My previous post was going to be this post, as that dream featured a kind of blindness I sometimes suffer (hence the probably obscure, misleading title). But, as I was typing out a quick, first draft, it turned into something else, a kind of little story. I just liked the way it was going, so I went with the flow, and decided to just leave it standing on its own.
(Hmmm, that dream story could have all sorts of meanings, all sorts of interpretations.)
Anyway, what I was going to write about was my suspicion (to understate it somewhat) that I have Asperger Syndrome (AS). It's an Autistic Spectrum Disorder (ASD), which means it's somehow related to autism, in some kind of way. (Classic autism is at one end of the spectrum, while Asperger Syndrome is at the other.) But that's what I'm now writing about in this post. Basically, that dream (though I left out various things in the previous post) seemed to feature Asperger Syndrome. It was intended as a brief illustration of what it can be like.
Now, I haven't had it formally diagnosed, but it's been recently suggested to me that I might have Asperger Syndrome. It's not the first time it's been suggested, and the thought has crossed my mind before. This time, though, a list of common traits was included, and it looked like I was quite a good match! So, I looked into it a bit further, and I'm pretty sure that Asperger Syndrome is what I have.
(I was going to include lots of relevant links at pertinent points (or pertinent links at relevant points), but, having just had a Google, there's just too much to choose from! But, yet again, I'm finding that the more I read about it, the more it seems it's what I have.)
For years I've known I was 'different'. Even as a child, I felt 'different'. It's just always been there. I do not mind, and I've actually quite enjoyed being 'different', being 'odd', being 'unusual'. All those 'normal' people, though, can sometimes be a bit of a problem.
Sometimes, though, it's been a real problem (even leading to and involving deep, clinical depression). Sometimes different Aspergery traits come together and combine, multiplying their effects. And when it involves something - or someone - important to me, it has the potential to go very pear-shaped.
There's like a kind of social blindness that afflicts me sometimes - particularly in situations or contexts with which I'm not terribly familiar. There can be misunderstandings, I can say the wrong things, and misinterpret what others are saying. I can be misunderstood, fail to see the supposedly obvious, see things that are obvious to me but which 'normal' people seem strangely blind to, and so on.
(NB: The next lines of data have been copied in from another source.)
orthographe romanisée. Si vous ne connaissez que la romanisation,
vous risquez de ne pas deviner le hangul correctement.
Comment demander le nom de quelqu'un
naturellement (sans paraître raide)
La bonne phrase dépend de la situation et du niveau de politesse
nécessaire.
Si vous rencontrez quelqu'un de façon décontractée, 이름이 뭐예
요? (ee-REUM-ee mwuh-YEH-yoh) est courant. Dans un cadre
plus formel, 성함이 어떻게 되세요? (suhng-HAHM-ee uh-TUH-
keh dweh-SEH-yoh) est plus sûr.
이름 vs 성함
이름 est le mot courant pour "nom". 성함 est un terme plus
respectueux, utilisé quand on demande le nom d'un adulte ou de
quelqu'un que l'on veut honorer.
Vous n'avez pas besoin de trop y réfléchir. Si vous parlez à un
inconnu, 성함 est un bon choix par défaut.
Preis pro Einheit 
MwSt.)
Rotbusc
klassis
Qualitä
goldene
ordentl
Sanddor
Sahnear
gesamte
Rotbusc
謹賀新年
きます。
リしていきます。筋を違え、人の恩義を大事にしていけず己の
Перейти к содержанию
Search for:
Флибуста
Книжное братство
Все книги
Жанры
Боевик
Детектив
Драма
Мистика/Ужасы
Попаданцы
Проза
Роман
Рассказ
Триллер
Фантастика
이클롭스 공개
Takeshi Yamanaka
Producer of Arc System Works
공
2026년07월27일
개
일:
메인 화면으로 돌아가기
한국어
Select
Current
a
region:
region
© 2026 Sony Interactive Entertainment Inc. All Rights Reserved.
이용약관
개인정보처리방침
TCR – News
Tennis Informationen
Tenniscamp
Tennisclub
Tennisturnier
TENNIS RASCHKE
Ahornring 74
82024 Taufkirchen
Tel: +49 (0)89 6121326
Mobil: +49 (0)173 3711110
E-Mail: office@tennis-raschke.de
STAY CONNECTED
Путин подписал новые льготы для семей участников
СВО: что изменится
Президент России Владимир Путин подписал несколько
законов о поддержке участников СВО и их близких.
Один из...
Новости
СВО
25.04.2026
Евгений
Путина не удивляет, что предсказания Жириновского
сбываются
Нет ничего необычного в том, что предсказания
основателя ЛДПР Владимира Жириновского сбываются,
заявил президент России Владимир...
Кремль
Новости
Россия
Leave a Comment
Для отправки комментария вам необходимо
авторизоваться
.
Social conventions can also be problematic. In situations I'm not used to, or on matters I don't have much experience with, I'll be quite unsure of what's appropriate. And when it's all combined, like social dyslexia mixed with struggling with a foreign, social language, I can even end up getting into a panic.
Usually, though, it's not a problem. Just sometimes.
Well, I say it's usually not a problem, but I am chronically unemployed! And, before something of a saga several years ago, I had an active social life.
Talking of that saga (the details of which I may leave for another time), I've been looking back at it, in light of what I've been reading about AS. If I'd had AS diagnosed by that time, I believe things would have turned out so very, very differently. But no. What a disaster it was, and still remains.
Anyway, I will get a proper diagnosis. For the most part, it will, in itself, just be confirmatory of what I pretty much already knew. But it will provide a label, which is something that all those 'normal' people often seem to need. They may see that I'm 'different', even see it as obvious, but, without a 'label', they can be quite contradictory and illogical about it. At least, that's how it often seems to me. But with that label, once I've got it officially, it should all be quite different.
Oh, and even though I didn't even have Asperger Syndrome in mind when I thought of the title of this blog (Faint Signal
), even that title is to do with Aspergery stuff.
Anyway, if you've ever thought I was 'different', if I said or did something inappropriate, or acted oddly, or whatever, then now you know why. At least provisionally, pending a formal diagnosis.
What really bothers me, though, is that some might think I didn't or don't care, that I didn't really care about them. That's what gets to me, because I do care! I might not know how to show it, I might not know how to express it, and, when I dare to, it might come out seemingly false or fake or something. It really gets to me that Asperger's Syndrome is at its worst when I really care. It bothers me because it gets in the way (if that makes sense). It bothers me because I care.